Required action:
Every entry here should be copied exactly.
*** Opening of Data shown ***
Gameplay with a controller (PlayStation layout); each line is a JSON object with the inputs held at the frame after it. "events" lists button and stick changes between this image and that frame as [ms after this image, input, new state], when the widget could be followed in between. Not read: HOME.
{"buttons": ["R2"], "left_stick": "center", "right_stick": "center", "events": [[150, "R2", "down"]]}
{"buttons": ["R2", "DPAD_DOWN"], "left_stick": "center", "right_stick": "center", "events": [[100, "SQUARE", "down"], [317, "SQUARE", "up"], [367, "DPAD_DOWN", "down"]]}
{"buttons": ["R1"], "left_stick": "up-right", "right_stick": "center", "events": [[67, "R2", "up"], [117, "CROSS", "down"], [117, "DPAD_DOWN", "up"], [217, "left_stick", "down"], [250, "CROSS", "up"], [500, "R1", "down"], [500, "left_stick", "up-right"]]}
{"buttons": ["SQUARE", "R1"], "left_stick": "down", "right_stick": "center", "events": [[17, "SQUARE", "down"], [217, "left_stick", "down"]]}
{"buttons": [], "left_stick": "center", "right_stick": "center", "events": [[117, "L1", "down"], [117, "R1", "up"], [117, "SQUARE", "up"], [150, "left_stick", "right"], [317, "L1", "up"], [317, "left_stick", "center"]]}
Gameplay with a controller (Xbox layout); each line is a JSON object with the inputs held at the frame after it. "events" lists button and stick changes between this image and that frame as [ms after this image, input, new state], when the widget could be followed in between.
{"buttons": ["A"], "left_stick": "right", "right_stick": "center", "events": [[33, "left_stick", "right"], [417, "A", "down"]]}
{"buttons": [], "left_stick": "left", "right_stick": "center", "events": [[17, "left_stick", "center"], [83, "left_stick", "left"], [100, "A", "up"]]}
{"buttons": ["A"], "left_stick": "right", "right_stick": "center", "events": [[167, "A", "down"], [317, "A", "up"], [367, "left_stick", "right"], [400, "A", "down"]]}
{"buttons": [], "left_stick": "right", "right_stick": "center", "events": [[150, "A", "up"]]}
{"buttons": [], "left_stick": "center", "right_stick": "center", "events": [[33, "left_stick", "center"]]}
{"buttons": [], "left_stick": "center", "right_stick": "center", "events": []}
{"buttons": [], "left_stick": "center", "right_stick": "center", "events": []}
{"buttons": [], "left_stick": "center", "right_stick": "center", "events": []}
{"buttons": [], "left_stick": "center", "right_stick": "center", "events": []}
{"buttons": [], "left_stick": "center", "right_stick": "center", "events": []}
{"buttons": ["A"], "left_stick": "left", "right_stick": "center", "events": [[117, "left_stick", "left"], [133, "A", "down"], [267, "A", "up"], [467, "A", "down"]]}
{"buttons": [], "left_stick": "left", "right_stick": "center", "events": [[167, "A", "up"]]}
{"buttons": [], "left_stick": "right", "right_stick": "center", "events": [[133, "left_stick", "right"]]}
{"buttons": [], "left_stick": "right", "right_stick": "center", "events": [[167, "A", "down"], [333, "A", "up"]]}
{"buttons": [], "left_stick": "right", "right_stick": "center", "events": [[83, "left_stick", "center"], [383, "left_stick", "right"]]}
*** Close of Data shown ***
Written solution:
Gameplay with a controller (PlayStation layout); each line is a JSON object with the inputs held at the frame after it. "events" lists button and stick changes between this image and that frame as [ms after this image, input, new state], when the widget could be followed in between. Not read: HOME.
{"buttons": ["R2"], "left_stick": "center", "right_stick": "center", "events": [[150, "R2", "down"]]}
{"buttons": ["R2", "DPAD_DOWN"], "left_stick": "center", "right_stick": "center", "events": [[100, "SQUARE", "down"], [317, "SQUARE", "up"], [367, "DPAD_DOWN", "down"]]}
{"buttons": ["R1"], "left_stick": "up-right", "right_stick": "center", "events": [[67, "R2", "up"], [117, "CROSS", "down"], [117, "DPAD_DOWN", "up"], [217, "left_stick", "down"], [250, "CROSS", "up"], [500, "R1", "down"], [500, "left_stick", "up-right"]]}
{"buttons": ["SQUARE", "R1"], "left_stick": "down", "right_stick": "center", "events": [[17, "SQUARE", "down"], [217, "left_stick", "down"]]}
{"buttons": [], "left_stick": "center", "right_stick": "center", "events": [[117, "L1", "down"], [117, "R1", "up"], [117, "SQUARE", "up"], [150, "left_stick", "right"], [317, "L1", "up"], [317, "left_stick", "center"]]}
Gameplay with a controller (Xbox layout); each line is a JSON object with the inputs held at the frame after it. "events" lists button and stick changes between this image and that frame as [ms after this image, input, new state], when the widget could be followed in between.
{"buttons": ["A"], "left_stick": "right", "right_stick": "center", "events": [[33, "left_stick", "right"], [417, "A", "down"]]}
{"buttons": [], "left_stick": "left", "right_stick": "center", "events": [[17, "left_stick", "center"], [83, "left_stick", "left"], [100, "A", "up"]]}
{"buttons": ["A"], "left_stick": "right", "right_stick": "center", "events": [[167, "A", "down"], [317, "A", "up"], [367, "left_stick", "right"], [400, "A", "down"]]}
{"buttons": [], "left_stick": "right", "right_stick": "center", "events": [[150, "A", "up"]]}
{"buttons": [], "left_stick": "center", "right_stick": "center", "events": [[33, "left_stick", "center"]]}
{"buttons": [], "left_stick": "center", "right_stick": "center", "events": []}
{"buttons": [], "left_stick": "center", "right_stick": "center", "events": []}
{"buttons": [], "left_stick": "center", "right_stick": "center", "events": []}
{"buttons": [], "left_stick": "center", "right_stick": "center", "events": []}
{"buttons": [], "left_stick": "center", "right_stick": "center", "events": []}
{"buttons": ["A"], "left_stick": "left", "right_stick": "center", "events": [[117, "left_stick", "left"], [133, "A", "down"], [267, "A", "up"], [467, "A", "down"]]}
{"buttons": [], "left_stick": "left", "right_stick": "center", "events": [[167, "A", "up"]]}
{"buttons": [], "left_stick": "right", "right_stick": "center", "events": [[133, "left_stick", "right"]]}
{"buttons": [], "left_stick": "right", "right_stick": "center", "events": [[167, "A", "down"], [333, "A", "up"]]}
{"buttons": [], "left_stick": "right", "right_stick": "center", "events": [[83, "left_stick", "center"], [383, "left_stick", "right"]]}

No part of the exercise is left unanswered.